Saturday, June 8, 2013

About time mamacita! You are a good writer and you have lots to share. Looking forward to more.


Comment from my mom may 14 2011.  I last wrote my blog in June.  In July, my world was about to get a lot more complicated.  My mom had been diagnosed with Breast Cancer in late 2009.  I knew, when she told us that it would not end well.  She started chemo in early 2010.  The Dr. told us, sorry it took so long to get this started.  How long did it take?  These are questions I was too scared to ask.  I got pregnant in March.  My mom seemed like she was handling it all fine.  She chopped off her long hair before chemo could get to it, and dyed it a shocking red.  No big surprise, she was always full of spunk, and punk.  

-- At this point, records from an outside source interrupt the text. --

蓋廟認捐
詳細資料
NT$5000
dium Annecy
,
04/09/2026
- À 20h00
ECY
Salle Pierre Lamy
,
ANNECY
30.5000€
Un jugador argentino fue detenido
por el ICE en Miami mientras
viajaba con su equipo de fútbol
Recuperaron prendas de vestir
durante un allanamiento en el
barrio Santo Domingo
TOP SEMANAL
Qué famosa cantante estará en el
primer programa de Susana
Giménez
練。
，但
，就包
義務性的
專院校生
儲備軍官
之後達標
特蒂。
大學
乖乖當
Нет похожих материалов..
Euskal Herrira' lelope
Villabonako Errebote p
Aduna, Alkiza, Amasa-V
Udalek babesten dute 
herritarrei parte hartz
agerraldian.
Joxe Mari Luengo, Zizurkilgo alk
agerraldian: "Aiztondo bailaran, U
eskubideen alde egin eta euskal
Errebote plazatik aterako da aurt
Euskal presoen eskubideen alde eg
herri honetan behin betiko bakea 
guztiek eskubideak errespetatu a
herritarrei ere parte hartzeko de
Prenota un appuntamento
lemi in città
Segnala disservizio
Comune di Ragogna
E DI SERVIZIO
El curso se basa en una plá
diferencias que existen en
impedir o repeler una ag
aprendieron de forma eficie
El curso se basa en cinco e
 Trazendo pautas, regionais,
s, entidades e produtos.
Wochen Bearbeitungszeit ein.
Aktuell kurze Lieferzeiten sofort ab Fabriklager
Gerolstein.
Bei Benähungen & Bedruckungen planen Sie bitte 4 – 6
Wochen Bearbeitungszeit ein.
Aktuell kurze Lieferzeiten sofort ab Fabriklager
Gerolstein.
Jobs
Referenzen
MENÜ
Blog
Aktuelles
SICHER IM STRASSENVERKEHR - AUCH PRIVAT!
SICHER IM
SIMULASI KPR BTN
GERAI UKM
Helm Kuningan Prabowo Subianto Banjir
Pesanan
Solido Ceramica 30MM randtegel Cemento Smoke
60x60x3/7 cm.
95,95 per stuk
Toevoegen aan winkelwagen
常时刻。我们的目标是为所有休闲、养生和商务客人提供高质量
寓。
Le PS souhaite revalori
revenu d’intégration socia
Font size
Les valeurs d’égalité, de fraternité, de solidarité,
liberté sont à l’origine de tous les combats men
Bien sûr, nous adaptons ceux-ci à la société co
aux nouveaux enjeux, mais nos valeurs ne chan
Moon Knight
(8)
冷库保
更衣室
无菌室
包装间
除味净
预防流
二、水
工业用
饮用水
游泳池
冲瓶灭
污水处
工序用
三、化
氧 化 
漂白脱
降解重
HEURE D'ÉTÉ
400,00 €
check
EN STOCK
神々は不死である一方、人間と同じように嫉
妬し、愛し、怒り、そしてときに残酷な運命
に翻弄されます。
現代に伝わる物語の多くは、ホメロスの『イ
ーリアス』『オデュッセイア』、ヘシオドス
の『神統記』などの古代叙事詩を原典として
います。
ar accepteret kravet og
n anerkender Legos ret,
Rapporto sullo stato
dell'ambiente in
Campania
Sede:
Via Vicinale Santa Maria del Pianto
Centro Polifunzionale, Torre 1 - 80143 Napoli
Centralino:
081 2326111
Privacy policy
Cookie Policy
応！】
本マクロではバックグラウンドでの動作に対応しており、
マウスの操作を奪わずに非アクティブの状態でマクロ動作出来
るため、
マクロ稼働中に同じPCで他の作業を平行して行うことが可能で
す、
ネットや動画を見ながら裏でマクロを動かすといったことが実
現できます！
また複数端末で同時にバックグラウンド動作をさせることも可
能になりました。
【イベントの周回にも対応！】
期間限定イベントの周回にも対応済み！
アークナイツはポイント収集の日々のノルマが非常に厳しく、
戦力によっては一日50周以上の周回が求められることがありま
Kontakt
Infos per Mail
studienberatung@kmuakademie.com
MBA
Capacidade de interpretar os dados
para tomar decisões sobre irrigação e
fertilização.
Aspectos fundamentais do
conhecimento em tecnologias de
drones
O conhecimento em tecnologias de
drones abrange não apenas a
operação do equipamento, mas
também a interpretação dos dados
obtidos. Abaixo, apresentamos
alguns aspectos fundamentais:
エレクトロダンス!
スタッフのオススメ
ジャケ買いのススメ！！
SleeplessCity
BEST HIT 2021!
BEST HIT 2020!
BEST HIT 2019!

She finished her chemo, and had the mastectomy, and then started the radiation.  Driving herself to San luis Obispo for the appointments.  Saying something about not being able to see well in the fog.  Be careful mom, I would say.  Then one time, driving with her, she almost ran into the other lane.  Mom, what's going on here? I would say.  Should you be driving? She then decided to tell the Dr. about this, and we found out the day before my baby shower that she had two tumors in her brain.  She would have to have brain surgery and gamma knife radiation.  My world was coming down hard around me.  

Then early 2011, she started having more trouble, this time with walking.  She had always had a love of horses, and finally was able to acquire the space next to our house to have horses.  This was cause of great concern of our nosy neighbors.  She had been subject to a sheriff visit on more than one occasion.  Especially as her health was failing.  What I don't get, what I will never get, is how a person can call a sheriff on someone who is sick.  Why not offer a hand? Oh that's right, my mom has five kids.  WE could do it.  Well, I have no idea about horses.  Not the first thing. Neither did my brothers.  While I love horses, to look at, I'm not keen on riding them.  They just scare me.  Plus I was newly a mom.  

So late one night in the rain, my mom was in the coral shoveling muck because of a neighbor complaint.  After that her back didn't feel quite right.  It went downhill fast, and she was barely able to walk by the time she went in for her operation.  After the operation, she went to a rehab facility.  To rehab and hopefully start walking again.  During this time I was subject to more scrutiny.  I should be there more, I should do more, I should I should I should.  My baby was about three months old, and I was told not to go into the place to often because she could pick up something.  The guilt was overwhelming. and I lost a friend over it.  Because I wasn't doing enough.  Also, I was planning a wedding.  

My mom finally came home and thats when the real work started.  She couldn't walk, and so we moved her whole life to the downstairs and me my baby and husband moved in upstairs.  There was years and years of things to go through.  Not to mention, the slow realization that my mom wasn't getting better, she was getting worse.  First, the bedside camode, then the hospital bed, then finally hospice.  I will never ever forget our last months together.  How much she loved my daughter, how much strength she had.  How beautiful her death was.  because it really was.  One of my favorite last memories was sitting next to her as I often did towards the end.  We were chatting about something, her in a blissful haze of morphine,  the ever present pandora in the background, and "Wish you were here" came on the station.  My mom just stopped and sighed. We just listened together. 

Mom, I still wish you were here.  That's never going to go away.  I love you.